Someone from the future will ask: Did you do all you could? Did you complain? Did you roll your eyes?

We know what we have to do. And, now, in our isolation, we know what future we want.

I know. I know. It's hard to imagine any future different from the present we have now. But humanity has never been as it is now. It has never been as connected and exposed as it is now. We witness our frailties in real time. We witness our triumphs and ignominy in real time. There's no filter. No Communist government in China, or soi disant fascist in Washington, can hide that. We are who we are. Warts and all.

It's hard to imagine a future different from what we have. But it has always been so. That's no reason to not imagine it. And that's not a damned reason to not work for it.

You may have noticed that I'm not overly concerned with the current thrust of the political moment. Part of that is because I know we have a vigorous candidate in Joe Biden.

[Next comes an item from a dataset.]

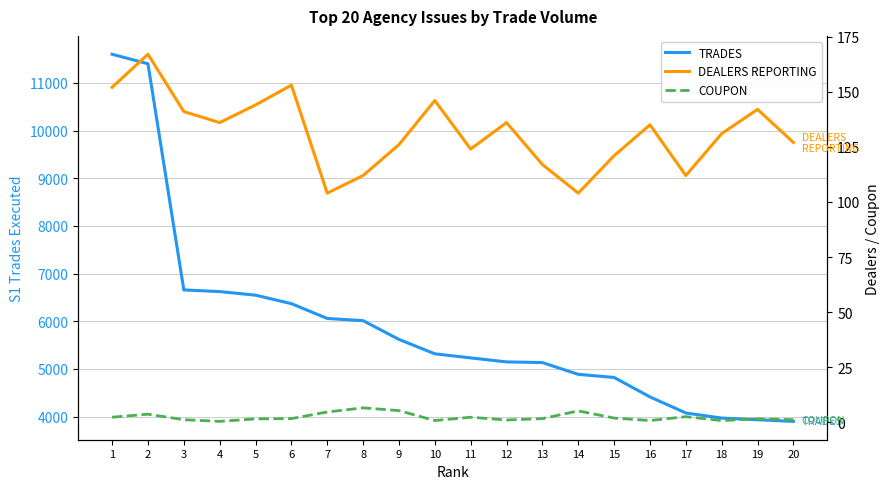

How many lines are shown in the chart?

3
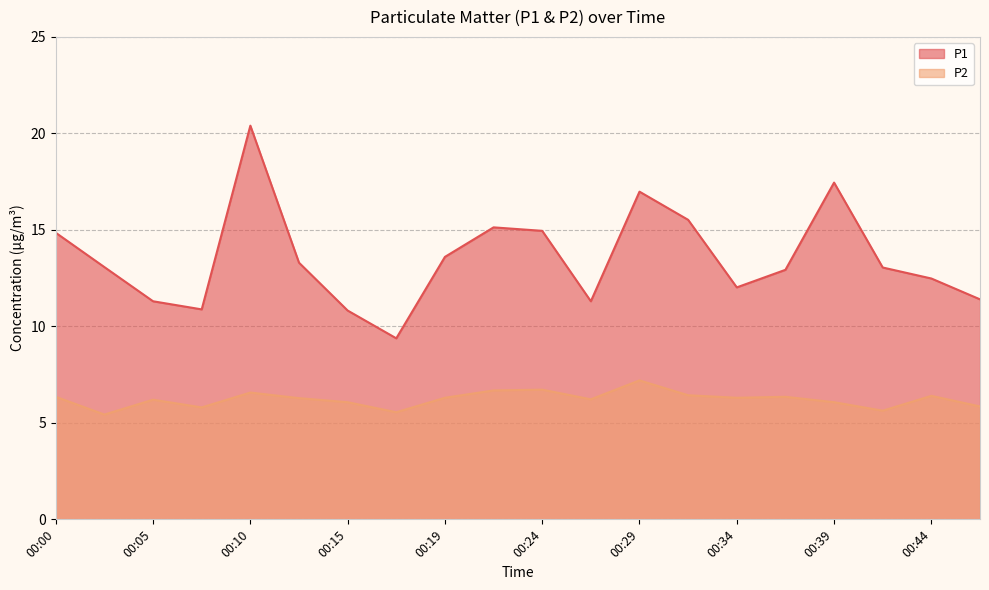

What is the difference between the P1 values at 00:46 and 00:27?

0.1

But another part of that is because the moment is bigger than any political argument. It's bigger than Republican or Democrat.

When this plague began, I was reading World War Z. And I even, in my superstition, thought I had helped engender this moment.

But what this plague has shown, like that book posited, is that we hairless monkeys are more than we dream of. We are sailors on the waves of the universe. We are not mere ciphers, but souls with infinite possibility. We are the Alpha and the Omega, and we have the universe within our grasp, if we only take it. Our only limits are those we impose on ourselves, from outdated ideologies.

The Great Realization is that we always had this power within ourselves. We merely, purely, have to seize it.



(Video, and thus this piece, brought to my attention courtesy of BB.)

(Also, too: The Brits spell "realization" with an S. Don't hold it against them.)